4. Considérant qu'il y a lieu, dans les circonstances de l'espèce, de mettre à la charge de la caisse primaire d'assurance maladie de la Gironde et du médecin conseil près cette caisse une somme globale de 2 000 euros à verser à M. X...au titre des dispositions de l'article L. 761-1 du code de justice administrative ; que ces mêmes dispositions font obstacle à ce qu'il soit fait droit à la demande présentée à ce titre par le Conseil national de l'ordre des pharmaciens, qui n'est pas partie à la présente instance, et aux conclusions formées au même titre par la caisse primaire d'assurance maladie de la Gironde et le service médical près celle-ci, M. X... n'étant pas la partie perdante ;

D E C I D E :

Article 1er : La décision AD 3198 de la section des assurances sociales du Conseil national de l'ordre des pharmaciens du 14 décembre 2011 est annulée.
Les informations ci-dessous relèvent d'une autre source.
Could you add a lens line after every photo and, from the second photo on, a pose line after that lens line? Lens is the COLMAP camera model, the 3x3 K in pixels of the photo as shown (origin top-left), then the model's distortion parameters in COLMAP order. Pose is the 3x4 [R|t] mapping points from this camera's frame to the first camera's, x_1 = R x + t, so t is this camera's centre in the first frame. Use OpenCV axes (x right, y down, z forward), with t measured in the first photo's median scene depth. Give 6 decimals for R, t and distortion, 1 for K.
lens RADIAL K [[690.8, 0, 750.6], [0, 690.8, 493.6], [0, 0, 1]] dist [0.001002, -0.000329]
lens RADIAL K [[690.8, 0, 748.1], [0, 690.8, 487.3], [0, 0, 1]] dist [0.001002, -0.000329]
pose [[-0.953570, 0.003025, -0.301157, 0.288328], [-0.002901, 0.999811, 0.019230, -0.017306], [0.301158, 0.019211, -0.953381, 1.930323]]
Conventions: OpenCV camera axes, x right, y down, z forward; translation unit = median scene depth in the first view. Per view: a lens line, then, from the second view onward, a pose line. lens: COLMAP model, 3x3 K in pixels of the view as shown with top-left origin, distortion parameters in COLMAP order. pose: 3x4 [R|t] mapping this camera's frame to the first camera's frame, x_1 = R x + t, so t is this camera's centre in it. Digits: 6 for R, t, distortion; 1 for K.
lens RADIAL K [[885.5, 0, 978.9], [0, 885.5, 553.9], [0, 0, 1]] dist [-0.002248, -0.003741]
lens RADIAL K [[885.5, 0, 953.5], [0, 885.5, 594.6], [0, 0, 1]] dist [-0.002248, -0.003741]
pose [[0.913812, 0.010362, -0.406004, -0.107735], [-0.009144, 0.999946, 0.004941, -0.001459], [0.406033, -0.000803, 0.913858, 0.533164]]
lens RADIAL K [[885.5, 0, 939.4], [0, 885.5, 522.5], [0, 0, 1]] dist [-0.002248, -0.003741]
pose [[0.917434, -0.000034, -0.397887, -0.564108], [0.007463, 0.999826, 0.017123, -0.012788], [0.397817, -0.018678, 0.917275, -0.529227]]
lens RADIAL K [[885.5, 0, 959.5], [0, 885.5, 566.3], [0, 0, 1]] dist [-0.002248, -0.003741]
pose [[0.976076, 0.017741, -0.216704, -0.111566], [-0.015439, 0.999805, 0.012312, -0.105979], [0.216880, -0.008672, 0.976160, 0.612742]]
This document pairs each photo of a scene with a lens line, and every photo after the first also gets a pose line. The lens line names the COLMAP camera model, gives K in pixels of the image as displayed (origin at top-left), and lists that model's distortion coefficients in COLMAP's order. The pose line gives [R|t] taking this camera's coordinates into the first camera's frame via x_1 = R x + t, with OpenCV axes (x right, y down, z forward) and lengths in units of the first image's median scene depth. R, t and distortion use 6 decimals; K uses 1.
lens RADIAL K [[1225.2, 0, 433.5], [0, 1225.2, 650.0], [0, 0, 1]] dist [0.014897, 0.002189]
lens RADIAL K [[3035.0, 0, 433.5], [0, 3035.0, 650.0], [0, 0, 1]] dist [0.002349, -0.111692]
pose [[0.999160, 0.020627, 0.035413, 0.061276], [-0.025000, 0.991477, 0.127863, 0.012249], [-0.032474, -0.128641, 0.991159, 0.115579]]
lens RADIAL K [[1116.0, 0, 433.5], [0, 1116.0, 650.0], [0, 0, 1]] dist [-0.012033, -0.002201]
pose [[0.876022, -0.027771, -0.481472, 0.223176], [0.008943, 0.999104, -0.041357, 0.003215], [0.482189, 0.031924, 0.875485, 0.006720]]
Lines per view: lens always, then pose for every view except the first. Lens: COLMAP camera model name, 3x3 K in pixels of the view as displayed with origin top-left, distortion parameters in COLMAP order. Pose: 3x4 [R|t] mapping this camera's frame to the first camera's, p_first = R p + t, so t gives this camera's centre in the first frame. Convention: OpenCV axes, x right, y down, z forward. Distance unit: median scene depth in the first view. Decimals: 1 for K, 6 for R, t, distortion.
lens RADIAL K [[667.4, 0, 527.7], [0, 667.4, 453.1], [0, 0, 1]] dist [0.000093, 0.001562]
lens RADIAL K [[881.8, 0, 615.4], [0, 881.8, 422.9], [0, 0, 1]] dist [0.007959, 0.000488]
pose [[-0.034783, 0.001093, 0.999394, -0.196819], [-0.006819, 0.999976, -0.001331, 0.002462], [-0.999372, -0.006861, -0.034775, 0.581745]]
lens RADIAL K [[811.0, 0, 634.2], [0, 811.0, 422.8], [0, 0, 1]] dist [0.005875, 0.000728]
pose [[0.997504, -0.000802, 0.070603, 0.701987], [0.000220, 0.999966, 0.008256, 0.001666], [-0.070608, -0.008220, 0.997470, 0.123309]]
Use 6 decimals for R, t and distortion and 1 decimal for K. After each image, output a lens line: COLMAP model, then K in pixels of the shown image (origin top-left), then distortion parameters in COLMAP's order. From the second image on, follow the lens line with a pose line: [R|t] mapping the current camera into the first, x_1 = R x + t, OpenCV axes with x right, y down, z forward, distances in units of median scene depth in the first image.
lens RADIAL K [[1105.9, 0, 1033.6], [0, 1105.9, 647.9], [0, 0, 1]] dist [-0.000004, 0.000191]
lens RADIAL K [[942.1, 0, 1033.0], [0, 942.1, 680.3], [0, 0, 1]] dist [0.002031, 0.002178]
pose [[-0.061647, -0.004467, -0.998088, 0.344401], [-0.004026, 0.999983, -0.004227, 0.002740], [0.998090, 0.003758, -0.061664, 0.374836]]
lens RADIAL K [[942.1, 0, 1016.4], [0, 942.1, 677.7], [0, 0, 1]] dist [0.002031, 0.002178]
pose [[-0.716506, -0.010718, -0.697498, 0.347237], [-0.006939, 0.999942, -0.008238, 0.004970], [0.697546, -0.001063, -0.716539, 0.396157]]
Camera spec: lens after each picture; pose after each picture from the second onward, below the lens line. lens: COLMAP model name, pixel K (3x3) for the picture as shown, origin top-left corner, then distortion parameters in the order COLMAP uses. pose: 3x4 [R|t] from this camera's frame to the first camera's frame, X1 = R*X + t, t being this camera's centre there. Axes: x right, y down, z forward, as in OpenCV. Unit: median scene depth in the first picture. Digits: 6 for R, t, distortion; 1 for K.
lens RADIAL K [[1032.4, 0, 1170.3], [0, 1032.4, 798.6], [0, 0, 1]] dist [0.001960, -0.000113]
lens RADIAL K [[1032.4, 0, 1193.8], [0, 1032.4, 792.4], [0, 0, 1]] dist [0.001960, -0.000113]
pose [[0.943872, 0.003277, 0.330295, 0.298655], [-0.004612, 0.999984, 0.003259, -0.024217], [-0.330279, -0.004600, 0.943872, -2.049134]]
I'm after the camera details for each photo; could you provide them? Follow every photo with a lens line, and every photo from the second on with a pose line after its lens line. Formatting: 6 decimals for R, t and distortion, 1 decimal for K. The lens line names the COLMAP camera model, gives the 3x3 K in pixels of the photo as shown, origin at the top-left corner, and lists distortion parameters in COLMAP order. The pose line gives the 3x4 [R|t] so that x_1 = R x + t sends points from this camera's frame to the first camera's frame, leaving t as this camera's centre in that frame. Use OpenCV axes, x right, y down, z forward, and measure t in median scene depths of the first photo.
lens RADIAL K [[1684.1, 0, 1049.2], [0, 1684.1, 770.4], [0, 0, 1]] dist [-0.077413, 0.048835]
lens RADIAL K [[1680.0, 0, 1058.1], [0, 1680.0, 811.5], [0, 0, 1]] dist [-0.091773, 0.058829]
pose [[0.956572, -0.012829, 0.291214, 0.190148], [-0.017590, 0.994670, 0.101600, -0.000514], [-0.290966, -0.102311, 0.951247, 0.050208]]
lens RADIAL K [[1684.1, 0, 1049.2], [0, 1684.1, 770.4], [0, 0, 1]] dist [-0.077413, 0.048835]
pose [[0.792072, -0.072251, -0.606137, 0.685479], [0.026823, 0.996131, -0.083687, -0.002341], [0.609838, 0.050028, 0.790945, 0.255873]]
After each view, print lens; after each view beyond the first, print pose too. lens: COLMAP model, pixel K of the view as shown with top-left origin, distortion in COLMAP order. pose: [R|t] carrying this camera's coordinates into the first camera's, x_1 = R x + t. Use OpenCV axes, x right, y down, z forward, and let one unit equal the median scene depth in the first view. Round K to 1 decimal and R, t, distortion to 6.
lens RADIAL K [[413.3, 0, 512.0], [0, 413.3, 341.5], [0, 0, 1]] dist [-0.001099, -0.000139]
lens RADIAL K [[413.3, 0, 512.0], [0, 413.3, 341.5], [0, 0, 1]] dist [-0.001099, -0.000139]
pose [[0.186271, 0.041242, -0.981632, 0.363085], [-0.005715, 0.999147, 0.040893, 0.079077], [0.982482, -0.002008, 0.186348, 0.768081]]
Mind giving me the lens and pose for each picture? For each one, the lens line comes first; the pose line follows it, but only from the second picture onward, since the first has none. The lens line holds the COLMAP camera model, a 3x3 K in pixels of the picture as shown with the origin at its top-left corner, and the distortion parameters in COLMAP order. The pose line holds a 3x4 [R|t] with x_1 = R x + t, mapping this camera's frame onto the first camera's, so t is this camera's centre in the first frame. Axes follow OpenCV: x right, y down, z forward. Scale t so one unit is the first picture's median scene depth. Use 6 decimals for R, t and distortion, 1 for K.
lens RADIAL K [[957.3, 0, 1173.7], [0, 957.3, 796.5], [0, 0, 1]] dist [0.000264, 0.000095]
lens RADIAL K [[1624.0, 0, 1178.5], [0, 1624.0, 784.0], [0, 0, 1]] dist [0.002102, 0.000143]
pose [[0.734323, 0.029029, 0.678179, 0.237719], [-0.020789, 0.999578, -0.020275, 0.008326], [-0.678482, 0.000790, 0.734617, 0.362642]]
Article 2 : L'affaire est renvoyée à la section des assurances sociales du Conseil national de l'ordre des pharmaciens.

Article 3 : La CPAM de la Gironde et le médecin conseil près cette caisse verseront à M. X... une somme globale de 2 000 euros au titre des dispositions de l'article L. 761-1 du code de justice administrative.

Article 4 : Les conclusions présentées sur le fondement de l'article L. 761-1 du code de justice administrative par le Conseil national de l'ordre des pharmaciens ainsi que par la CPAM de la Gironde et le médecin conseil, chef du service médical placé auprès de celle-ci, sont rejetées.

Article 5 : La présente décision sera notifiée à M. X., à la caisse primaire d'assurance maladie de la Gironde et au médecin conseil, chef de l'échelon local du service médical placé auprès de celle-ci.
Copie en sera adressée, pour information, au Conseil national de l'ordre des pharmaciens.